Adsorptive removal of tetracycline antibiotic onto magnetic graphene oxide nanocomposite modified with polyvinylpyrroilidone

Disposal of pharmaceutical compounds in wastewaters poses potential environmental risk, especially to aquatic life. Herein, magnetic CuFe2O4-graphene oxide (GO) modified with polyvinylpyrrolidone (PVP) ternary nanocomposite (PMGO) was prepared, by a simple ultrasonic method, and successfully applied to the removal of tetracycline (TC) as a model pharmaceutical species. The defect sites of graphene oxide layers served as nucleation centers that allowed the anchoring of both PVP and CuFe2O4 nanoparticles, resulting in reduced agglomeration chances of GO sheets and thus enhanced its TC removal efficiency.

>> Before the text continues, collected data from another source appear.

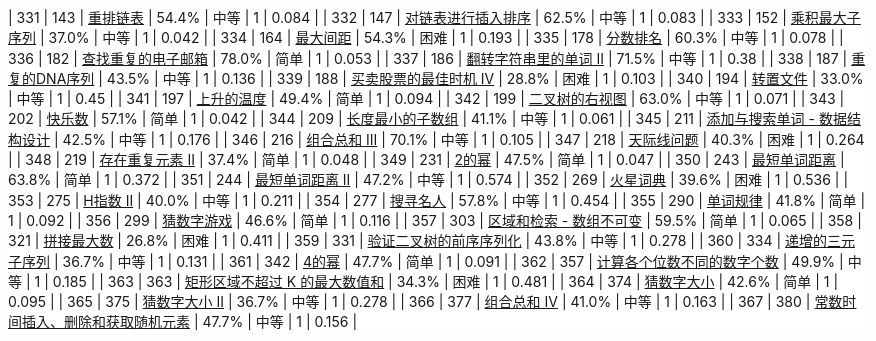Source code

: | 331  | 143  | [重排链表](https://leetcode-cn.com/problems/reorder-list/)   | 54.4%  | 中等 | 1        | 0.084    |
| 332  | 147  | [对链表进行插入排序](https://leetcode-cn.com/problems/insertion-sort-list/) | 62.5%  | 中等 | 1        | 0.083    |
| 333  | 152  | [乘积最大子序列](https://leetcode-cn.com/problems/maximum-product-subarray/) | 37.0%  | 中等 | 1        | 0.042    |
| 334  | 164  | [最大间距](https://leetcode-cn.com/problems/maximum-gap/)    | 54.3%  | 困难 | 1        | 0.193    |
| 335  | 178  | [分数排名](https://leetcode-cn.com/problems/rank-scores/)    | 60.3%  | 中等 | 1        | 0.078    |
| 336  | 182  | [查找重复的电子邮箱](https://leetcode-cn.com/problems/duplicate-emails/) | 78.0%  | 简单 | 1        | 0.053    |
| 337  | 186  | [翻转字符串里的单词 II](https://leetcode-cn.com/problems/reverse-words-in-a-string-ii/) | 71.5%  | 中等 | 1        | 0.38     |
| 338  | 187  | [重复的DNA序列](https://leetcode-cn.com/problems/repeated-dna-sequences/) | 43.5%  | 中等 | 1        | 0.136    |
| 339  | 188  | [买卖股票的最佳时机 IV](https://leetcode-cn.com/problems/best-time-to-buy-and-sell-stock-iv/) | 28.8%  | 困难 | 1        | 0.103    |
| 340  | 194  | [转置文件](https://leetcode-cn.com/problems/transpose-file/) | 33.0%  | 中等 | 1        | 0.45     |
| 341  | 197  | [上升的温度](https://leetcode-cn.com/problems/rising-temperature/) | 49.4%  | 简单 | 1        | 0.094    |
| 342  | 199  | [二叉树的右视图](https://leetcode-cn.com/problems/binary-tree-right-side-view/) | 63.0%  | 中等 | 1        | 0.071    |
| 343  | 202  | [快乐数](https://leetcode-cn.com/problems/happy-number/)     | 57.1%  | 简单 | 1        | 0.042    |
| 344  | 209  | [长度最小的子数组](https://leetcode-cn.com/problems/minimum-size-subarray-sum/) | 41.1%  | 中等 | 1        | 0.061    |
| 345  | 211  | [添加与搜索单词 - 数据结构设计](https://leetcode-cn.com/problems/add-and-search-word-data-structure-design/) | 42.5%  | 中等 | 1        | 0.176    |
| 346  | 216  | [组合总和 III](https://leetcode-cn.com/problems/combination-sum-iii/) | 70.1%  | 中等 | 1        | 0.105    |
| 347  | 218  | [天际线问题](https://leetcode-cn.com/problems/the-skyline-problem/) | 40.3%  | 困难 | 1        | 0.264    |
| 348  | 219  | [存在重复元素 II](https://leetcode-cn.com/problems/contains-duplicate-ii/) | 37.4%  | 简单 | 1        | 0.048    |
| 349  | 231  | [2的幂](https://leetcode-cn.com/problems/power-of-two/)      | 47.5%  | 简单 | 1        | 0.047    |
| 350  | 243  | [最短单词距离](https://leetcode-cn.com/problems/shortest-word-distance/) | 63.8%  | 简单 | 1        | 0.372    |
| 351  | 244  | [最短单词距离 II](https://leetcode-cn.com/problems/shortest-word-distance-ii/) | 47.2%  | 中等 | 1        | 0.574    |
| 352  | 269  | [火星词典](https://leetcode-cn.com/problems/alien-dictionary/) | 39.6%  | 困难 | 1        | 0.536    |
| 353  | 275  | [H指数 II](https://leetcode-cn.com/problems/h-index-ii/)     | 40.0%  | 中等 | 1        | 0.211    |
| 354  | 277  | [搜寻名人](https://leetcode-cn.com/problems/find-the-celebrity/) | 57.8%  | 中等 | 1        | 0.454    |
| 355  | 290  | [单词规律](https://leetcode-cn.com/problems/word-pattern/)   | 41.8%  | 简单 | 1        | 0.092    |
| 356  | 299  | [猜数字游戏](https://leetcode-cn.com/problems/bulls-and-cows/) | 46.6%  | 简单 | 1        | 0.116    |
| 357  | 303  | [区域和检索 - 数组不可变](https://leetcode-cn.com/problems/range-sum-query-immutable/) | 59.5%  | 简单 | 1        | 0.065    |
| 358  | 321  | [拼接最大数](https://leetcode-cn.com/problems/create-maximum-number/) | 26.8%  | 困难 | 1        | 0.411    |
| 359  | 331  | [验证二叉树的前序序列化](https://leetcode-cn.com/problems/verify-preorder-serialization-of-a-binary-tree/) | 43.8%  | 中等 | 1        | 0.278    |
| 360  | 334  | [递增的三元子序列](https://leetcode-cn.com/problems/increasing-triplet-subsequence/) | 36.7%  | 中等 | 1        | 0.131    |
| 361  | 342  | [4的幂](https://leetcode-cn.com/problems/power-of-four/)     | 47.7%  | 简单 | 1        | 0.091    |
| 362  | 357  | [计算各个位数不同的数字个数](https://leetcode-cn.com/problems/count-numbers-with-unique-digits/) | 49.9%  | 中等 | 1        | 0.185    |
| 363  | 363  | [矩形区域不超过 K 的最大数值和](https://leetcode-cn.com/problems/max-sum-of-rectangle-no-larger-than-k/) | 34.3%  | 困难 | 1        | 0.481    |
| 364  | 374  | [猜数字大小](https://leetcode-cn.com/problems/guess-number-higher-or-lower/) | 42.6%  | 简单 | 1        | 0.095    |
| 365  | 375  | [猜数字大小 II](https://leetcode-cn.com/problems/guess-number-higher-or-lower-ii/) | 36.7%  | 中等 | 1        | 0.278    |
| 366  | 377  | [组合总和 Ⅳ](https://leetcode-cn.com/problems/combination-sum-iv/) | 41.0%  | 中等 | 1        | 0.163    |
| 367  | 380  | [常数时间插入、删除和获取随机元素](https://leetcode-cn.com/problems/insert-delete-getrandom-o1/) | 47.7%  | 中等 | 1        | 0.156    |
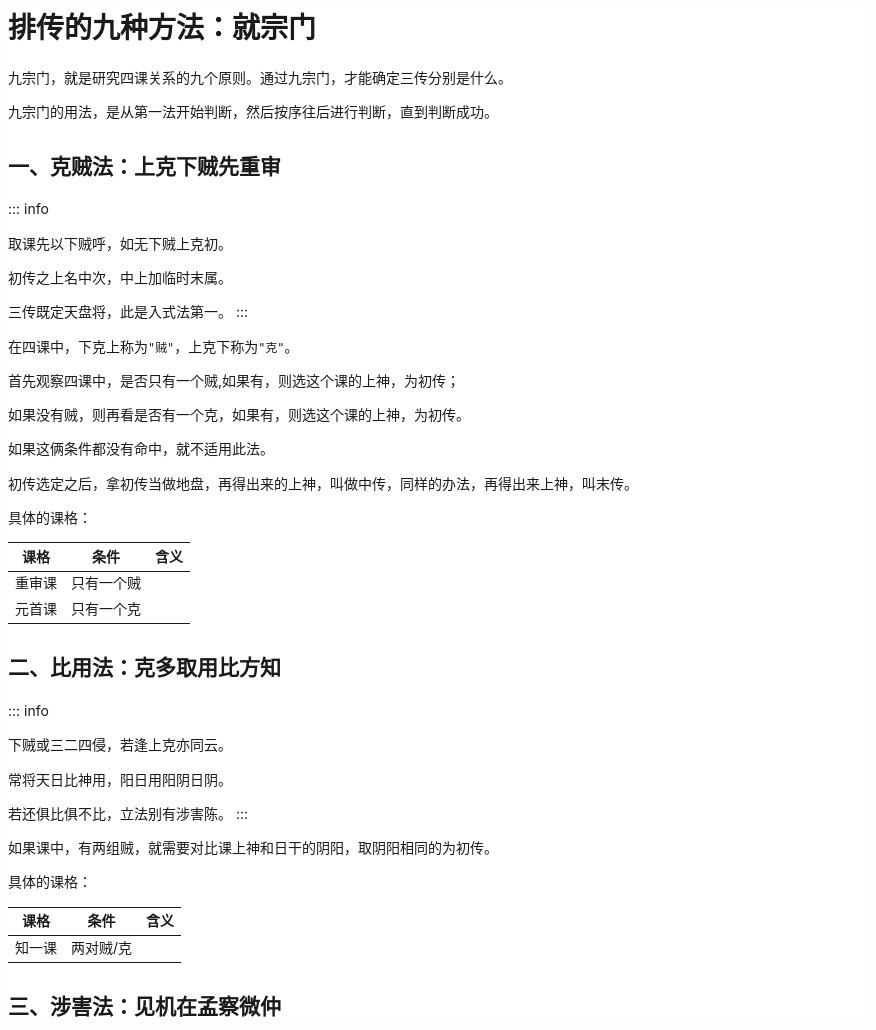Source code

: # 排传的九种方法：就宗门

九宗门，就是研究四课关系的九个原则。通过九宗门，才能确定三传分别是什么。

九宗门的用法，是从第一法开始判断，然后按序往后进行判断，直到判断成功。

## 一、克贼法：上克下贼先重审

::: info

取课先以下贼呼，如无下贼上克初。

初传之上名中次，中上加临时末属。

三传既定天盘将，此是入式法第一。
:::

在四课中，下克上称为`"贼"`，上克下称为`"克"`。

首先观察四课中，是否只有一个贼,如果有，则选这个课的上神，为初传；

如果没有贼，则再看是否有一个克，如果有，则选这个课的上神，为初传。

如果这俩条件都没有命中，就不适用此法。

初传选定之后，拿初传当做地盘，再得出来的上神，叫做中传，同样的办法，再得出来上神，叫末传。

具体的课格：

| 课格   | 条件       | 含义 |
| ------ | ---------- | ---- |
| 重审课 | 只有一个贼 |      |
| 元首课 | 只有一个克 |      |

## 二、比用法：克多取用比方知

::: info

下贼或三二四侵，若逢上克亦同云。

常将天日比神用，阳日用阳阴日阴。

若还俱比俱不比，立法别有涉害陈。
:::

如果课中，有两组贼，就需要对比课上神和日干的阴阳，取阴阳相同的为初传。

具体的课格：

| 课格   | 条件      | 含义 |
| ------ | --------- | ---- |
| 知一课 | 两对贼/克 |      |

## 三、涉害法：见机在孟察微仲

Furthermore, the synthesized PMGO was characterized using SEM-EDS, HRTEM, XRD, XPS, FTIR, BET, and VSM. The removal including was optimized by examining the effects of operating parameters, including, initial TC concentration, solution pH, contact time, and PMGO mass. Adsorption isotherms were examined using three-parameters (Hills and Sips) and two-parameters (Langmuir, Freundlich and Tekman) models. PMGO exhibited a maximum adsorption capacity of 193.8 mg/g according to Sips model that exhibited the best fit to experimental data. Moreover, TC removal fitted the PSO kinetics. The removal mechanism was inferred based on adsorption isotherms and kinetic investigations, as well as changes of medium pH and spectral analysis of PMGO composite after adsorption and revealed that electrostatic attraction, π-π interaction, and H-bonding were essential contributing forces, where a TC monolayer was adsorbed onto the PMGO surface and OH− and H+ exerted competitive effects. Importantly, the synthesized nanocomposite exhibited outstanding performance even in the presence of coexisting species (NaCl and SDS surfactant), as well as excellent reusability for practical applications. [Display omitted] •CuFe2O4@PVP@GO (PMGO) was synthesized by ultrasonic method.•Effects of operating parameters, and kinetic, and isotherm models are explored.•PMGO exhibited high adsorption capacity for tetracycline (TC) from solutions.•Electrostatic, H-bonding and π-π interactions synergistically contributed to TC removal.•Synthesized PMGO was successfully reused for 5 consecutive cycles of TC removal.